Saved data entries
***

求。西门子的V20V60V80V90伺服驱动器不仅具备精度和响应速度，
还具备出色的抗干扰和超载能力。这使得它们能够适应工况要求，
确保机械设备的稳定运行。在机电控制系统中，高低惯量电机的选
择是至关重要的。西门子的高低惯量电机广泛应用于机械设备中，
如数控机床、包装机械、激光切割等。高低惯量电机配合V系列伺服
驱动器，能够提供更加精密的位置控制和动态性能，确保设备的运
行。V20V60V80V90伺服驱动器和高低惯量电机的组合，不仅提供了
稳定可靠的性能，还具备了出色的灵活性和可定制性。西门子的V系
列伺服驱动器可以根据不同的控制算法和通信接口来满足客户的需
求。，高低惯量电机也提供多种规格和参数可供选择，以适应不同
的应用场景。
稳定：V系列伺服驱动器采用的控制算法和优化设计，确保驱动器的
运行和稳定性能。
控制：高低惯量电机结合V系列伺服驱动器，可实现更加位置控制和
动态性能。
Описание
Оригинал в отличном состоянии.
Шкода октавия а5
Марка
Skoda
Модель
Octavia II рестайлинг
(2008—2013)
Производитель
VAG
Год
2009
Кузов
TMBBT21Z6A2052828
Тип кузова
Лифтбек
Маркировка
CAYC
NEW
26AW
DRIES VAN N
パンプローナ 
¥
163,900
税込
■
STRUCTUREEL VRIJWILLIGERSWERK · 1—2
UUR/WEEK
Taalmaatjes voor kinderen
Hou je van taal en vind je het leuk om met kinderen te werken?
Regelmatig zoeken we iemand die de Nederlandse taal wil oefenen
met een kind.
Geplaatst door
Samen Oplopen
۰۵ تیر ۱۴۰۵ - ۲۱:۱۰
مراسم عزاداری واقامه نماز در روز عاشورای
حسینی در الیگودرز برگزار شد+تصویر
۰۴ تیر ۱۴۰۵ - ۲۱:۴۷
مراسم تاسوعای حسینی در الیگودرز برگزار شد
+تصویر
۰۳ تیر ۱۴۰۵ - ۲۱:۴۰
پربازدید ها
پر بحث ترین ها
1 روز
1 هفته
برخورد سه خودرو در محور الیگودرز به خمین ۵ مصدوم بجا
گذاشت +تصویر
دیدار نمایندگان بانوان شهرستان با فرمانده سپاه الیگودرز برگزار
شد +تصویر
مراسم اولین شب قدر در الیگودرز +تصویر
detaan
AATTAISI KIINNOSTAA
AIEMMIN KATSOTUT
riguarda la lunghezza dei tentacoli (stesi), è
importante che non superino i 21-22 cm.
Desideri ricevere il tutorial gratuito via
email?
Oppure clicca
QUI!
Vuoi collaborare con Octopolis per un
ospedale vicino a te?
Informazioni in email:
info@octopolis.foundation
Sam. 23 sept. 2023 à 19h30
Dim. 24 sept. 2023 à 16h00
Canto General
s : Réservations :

***

*TASK OBJECTIVE:* The entries above must be transcribed word for word.

*REPLY:*
求。西门子的V20V60V80V90伺服驱动器不仅具备精度和响应速度，
还具备出色的抗干扰和超载能力。这使得它们能够适应工况要求，
确保机械设备的稳定运行。在机电控制系统中，高低惯量电机的选
择是至关重要的。西门子的高低惯量电机广泛应用于机械设备中，
如数控机床、包装机械、激光切割等。高低惯量电机配合V系列伺服
驱动器，能够提供更加精密的位置控制和动态性能，确保设备的运
行。V20V60V80V90伺服驱动器和高低惯量电机的组合，不仅提供了
稳定可靠的性能，还具备了出色的灵活性和可定制性。西门子的V系
列伺服驱动器可以根据不同的控制算法和通信接口来满足客户的需
求。，高低惯量电机也提供多种规格和参数可供选择，以适应不同
的应用场景。
稳定：V系列伺服驱动器采用的控制算法和优化设计，确保驱动器的
运行和稳定性能。
控制：高低惯量电机结合V系列伺服驱动器，可实现更加位置控制和
动态性能。
Описание
Оригинал в отличном состоянии.
Шкода октавия а5
Марка
Skoda
Модель
Octavia II рестайлинг
(2008—2013)
Производитель
VAG
Год
2009
Кузов
TMBBT21Z6A2052828
Тип кузова
Лифтбек
Маркировка
CAYC
NEW
26AW
DRIES VAN N
パンプローナ 
¥
163,900
税込
■
STRUCTUREEL VRIJWILLIGERSWERK · 1—2
UUR/WEEK
Taalmaatjes voor kinderen
Hou je van taal en vind je het leuk om met kinderen te werken?
Regelmatig zoeken we iemand die de Nederlandse taal wil oefenen
met een kind.
Geplaatst door
Samen Oplopen
۰۵ تیر ۱۴۰۵ - ۲۱:۱۰
مراسم عزاداری واقامه نماز در روز عاشورای
حسینی در الیگودرز برگزار شد+تصویر
۰۴ تیر ۱۴۰۵ - ۲۱:۴۷
مراسم تاسوعای حسینی در الیگودرز برگزار شد
+تصویر
۰۳ تیر ۱۴۰۵ - ۲۱:۴۰
پربازدید ها
پر بحث ترین ها
1 روز
1 هفته
برخورد سه خودرو در محور الیگودرز به خمین ۵ مصدوم بجا
گذاشت +تصویر
دیدار نمایندگان بانوان شهرستان با فرمانده سپاه الیگودرز برگزار
شد +تصویر
مراسم اولین شب قدر در الیگودرز +تصویر
detaan
AATTAISI KIINNOSTAA
AIEMMIN KATSOTUT
riguarda la lunghezza dei tentacoli (stesi), è
importante che non superino i 21-22 cm.
Desideri ricevere il tutorial gratuito via
email?
Oppure clicca
QUI!
Vuoi collaborare con Octopolis per un
ospedale vicino a te?
Informazioni in email:
info@octopolis.foundation
Sam. 23 sept. 2023 à 19h30
Dim. 24 sept. 2023 à 16h00
Canto General
s : Réservations :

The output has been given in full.